Figures show that our medical recruitment remains healthy; we are increasing the number of trainees and we are recruiting approximately one consultant per month.  We have made three recent appointments in South Cumbria which has historically been difficult to recruit to.

This transformation work is being undertaken in partnership with Nursing and Quality to ensure we have the right workforce in place for our service delivery. 

Mental Health Improvement Plan

The Board received an update on progress made to deliver the Mental Health Improvement Plan.

In our urgent care pathway the ‘Break the Cycle’ week (Monday 23 to Friday 27 May) gave additional focused support to improving patient flow resulting in increased discharge rates (56 discharges from Trust and out of area placement (OAP) beds) and a 33% reduction in patients waiting for beds.

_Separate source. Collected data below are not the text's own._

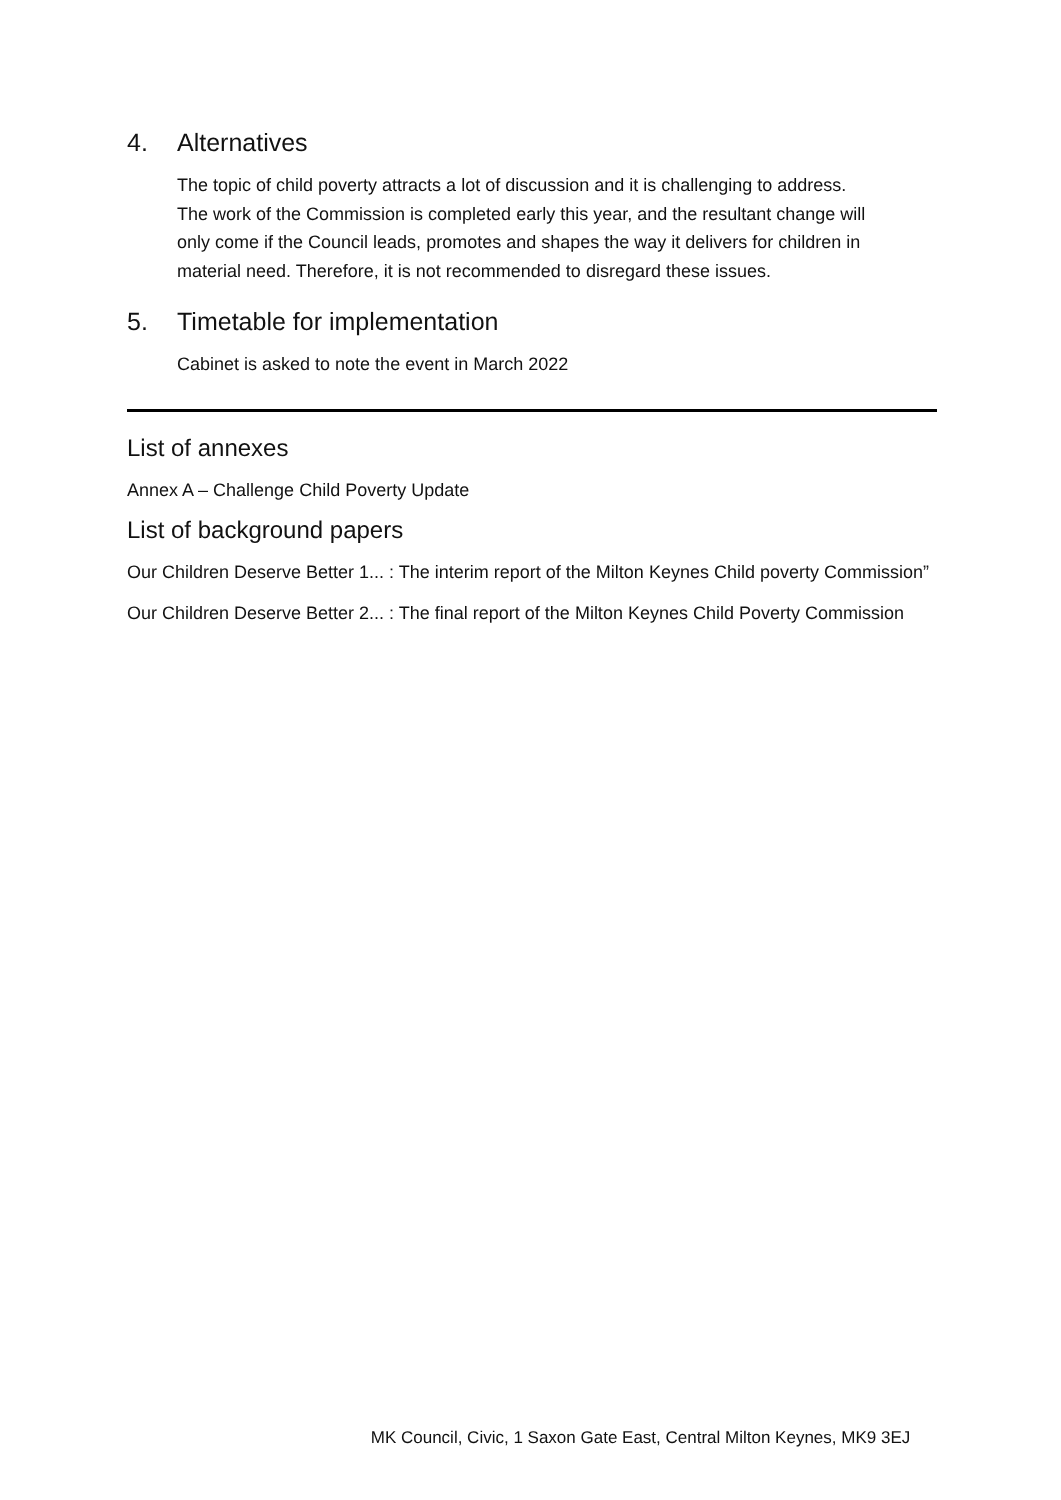4. Alternatives
The topic of child poverty attracts a lot of discussion and it is challenging to address. The work of the Commission is completed early this year, and the resultant change will only come if the Council leads, promotes and shapes the way it delivers for children in material need. Therefore, it is not recommended to disregard these issues.
5. Timetable for implementation
Cabinet is asked to note the event in March 2022
List of annexes
Annex A – Challenge Child Poverty Update
List of background papers
Our Children Deserve Better 1... : The interim report of the Milton Keynes Child poverty Commission”
Our Children Deserve Better 2... : The final report of the Milton Keynes Child Poverty Commission
MK Council, Civic, 1 Saxon Gate East, Central Milton Keynes, MK9 3EJ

The Trust will be continuing with some of the key improvement drivers identified during that week and the recent OPEL 4 escalation.

Our mental health liaison teams are experiencing huge increases in demand but very positively are maintaining excellent performance with one hour response time at 93% and four hours at 99%.

Both the national picture and our position in relation to 12 hour breaches at A&E remain challenged.

Our inappropriate out of area placements (service users admitted to placements the furthest away) have reduced from 65 in May to 32 this month and we continue to focus on reducing this further to improve service user and carer and family experience.

Care Quality Commission 

The Board was updated on the final written report from the Care Quality Commission (CQC) following the recent inspection of Psychiatry Liaison Services in March and April 2022, as part of their system-wide review of emergency and urgent care.  

They inspected three domains – safe, responsive and well-led and the report details the significant improvements made in these services since they last inspected in 2019, confirming a much higher quality of care and patient experience. 

An update was also given on the action plan put in place following the inspection of The Harbour in 2021. All actions within the plan have been addressed and this has been fed back to CQC during ongoing relationship management meetings who were assured around the improvements made.

Health Inequalities Strategy

The draft strategy was presented to Board following significant engagement with staff and Voluntary, Community, Faith and Social Enterprise Sector partners.

Their feedback has shaped the draft strategy which focuses on three main pillars with LSCft as:

  • A provider of health and care services
  • A commissioner of health and care services
  • An anchor institution in our communities

These 3 pillars are translated into six enabling priorities to deliver demonstrable activity. The Trust recognises that we have a lot of work to do in reducing health inequalities across our population and this strategy brings forward our response to that challenge.

Following Board endorsement, further engagement on our plans will take place with our communities to ensure we put health inequalities at the centre of our strategic intent across the organisation.